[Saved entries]
● ● ● ● ● ● ●

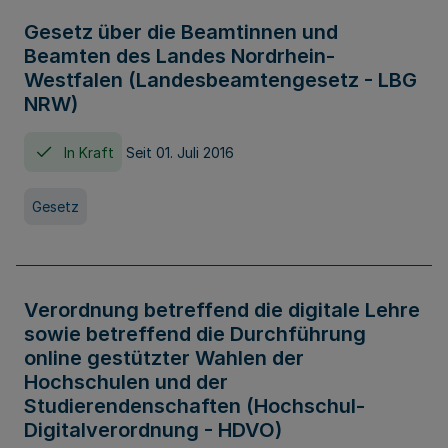
Gesetz über die Beamtinnen und
Beamten des Landes Nordrhein-
Westfalen (Landesbeamtengesetz - LBG
NRW)
In Kraft
Seit 01. Juli 2016
Gesetz
Verordnung betreffend die digitale Lehre
sowie betreffend die Durchführung
online gestützter Wahlen der
Hochschulen und der
Studierendenschaften (Hochschul-
Digitalverordnung - HDVO)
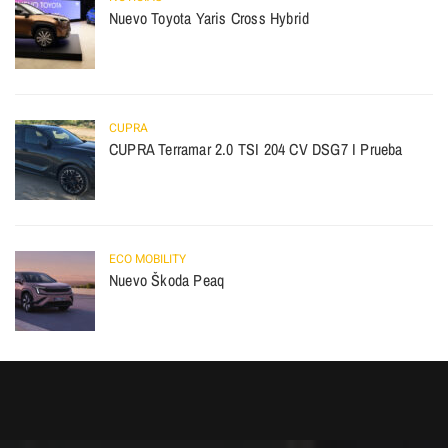
Nuevo Toyota Yaris Cross Hybrid
CUPRA
CUPRA Terramar 2.0 TSI 204 CV DSG7 I Prueba
ECO MOBILITY
Nuevo Škoda Peaq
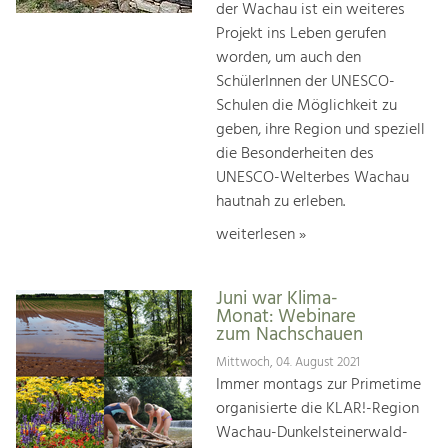
der Wachau ist ein weiteres
Projekt ins Leben gerufen
worden, um auch den
SchülerInnen der UNESCO-
Schulen die Möglichkeit zu
geben, ihre Region und speziell
die Besonderheiten des
UNESCO-Welterbes Wachau
hautnah zu erleben.
weiterlesen »
Juni war Klima-
Monat: Webinare
zum Nachschauen
Mittwoch, 04. August 2021
Immer montags zur Primetime
organisierte die KLAR!-Region
Wachau-Dunkelsteinerwald-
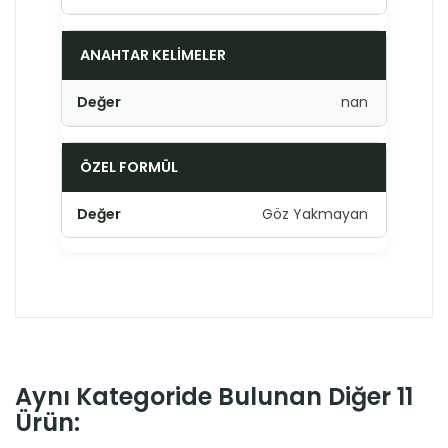
ANAHTAR KELIMELER
nan
ÖZEL FORMÜL
Göz Yakmayan
Aynı Kategoride Bulunan Diğer 11
Ürün:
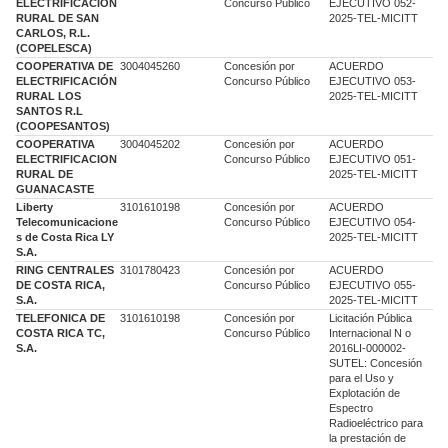
ELECTRIFICACION
Concurso Público
EJECUTIVO 052-
RURAL DE SAN
2025-TEL-MICITT
CARLOS, R.L.
(COPELESCA)
COOPERATIVA DE
3004045260
Concesión por
ACUERDO
ELECTRIFICACIÓN
Concurso Público
EJECUTIVO 053-
RURAL LOS
2025-TEL-MICITT
SANTOS R.L
(COOPESANTOS)
COOPERATIVA
3004045202
Concesión por
ACUERDO
ELECTRIFICACION
Concurso Público
EJECUTIVO 051-
RURAL DE
2025-TEL-MICITT
GUANACASTE
Liberty
3101610198
Concesión por
ACUERDO
Telecomunicacione
Concurso Público
EJECUTIVO 054-
s de Costa Rica LY
2025-TEL-MICITT
S.A.
RING CENTRALES
3101780423
Concesión por
ACUERDO
DE COSTA RICA,
Concurso Público
EJECUTIVO 055-
S.A.
2025-TEL-MICITT
TELEFONICA DE
3101610198
Concesión por
Licitación Pública
COSTA RICA TC,
Concurso Público
Internacional N o
S.A.
2016LI-000002-
SUTEL: Concesión
para el Uso y
Explotación de
Espectro
Radioeléctrico para
la prestación de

● ● ● ● ● ● ●

**WHAT TO DO:**
Quote every line of the records above without changing anything, and leave the pictures out.

**EXERCISE RESULT:**
Gesetz über die Beamtinnen und
Beamten des Landes Nordrhein-
Westfalen (Landesbeamtengesetz - LBG
NRW)
In Kraft
Seit 01. Juli 2016
Gesetz
Verordnung betreffend die digitale Lehre
sowie betreffend die Durchführung
online gestützter Wahlen der
Hochschulen und der
Studierendenschaften (Hochschul-
Digitalverordnung - HDVO)
Nuevo Toyota Yaris Cross Hybrid
CUPRA
CUPRA Terramar 2.0 TSI 204 CV DSG7 I Prueba
ECO MOBILITY
Nuevo Škoda Peaq
der Wachau ist ein weiteres
Projekt ins Leben gerufen
worden, um auch den
SchülerInnen der UNESCO-
Schulen die Möglichkeit zu
geben, ihre Region und speziell
die Besonderheiten des
UNESCO-Welterbes Wachau
hautnah zu erleben.
weiterlesen »
Juni war Klima-
Monat: Webinare
zum Nachschauen
Mittwoch, 04. August 2021
Immer montags zur Primetime
organisierte die KLAR!-Region
Wachau-Dunkelsteinerwald-
ANAHTAR KELIMELER
nan
ÖZEL FORMÜL
Göz Yakmayan
Aynı Kategoride Bulunan Diğer 11
Ürün:
ELECTRIFICACION
Concurso Público
EJECUTIVO 052-
RURAL DE SAN
2025-TEL-MICITT
CARLOS, R.L.
(COPELESCA)
COOPERATIVA DE
3004045260
Concesión por
ACUERDO
ELECTRIFICACIÓN
Concurso Público
EJECUTIVO 053-
RURAL LOS
2025-TEL-MICITT
SANTOS R.L
(COOPESANTOS)
COOPERATIVA
3004045202
Concesión por
ACUERDO
ELECTRIFICACION
Concurso Público
EJECUTIVO 051-
RURAL DE
2025-TEL-MICITT
GUANACASTE
Liberty
3101610198
Concesión por
ACUERDO
Telecomunicacione
Concurso Público
EJECUTIVO 054-
s de Costa Rica LY
2025-TEL-MICITT
S.A.
RING CENTRALES
3101780423
Concesión por
ACUERDO
DE COSTA RICA,
Concurso Público
EJECUTIVO 055-
S.A.
2025-TEL-MICITT
TELEFONICA DE
3101610198
Concesión por
Licitación Pública
COSTA RICA TC,
Concurso Público
Internacional N o
S.A.
2016LI-000002-
SUTEL: Concesión
para el Uso y
Explotación de
Espectro
Radioeléctrico para
la prestación de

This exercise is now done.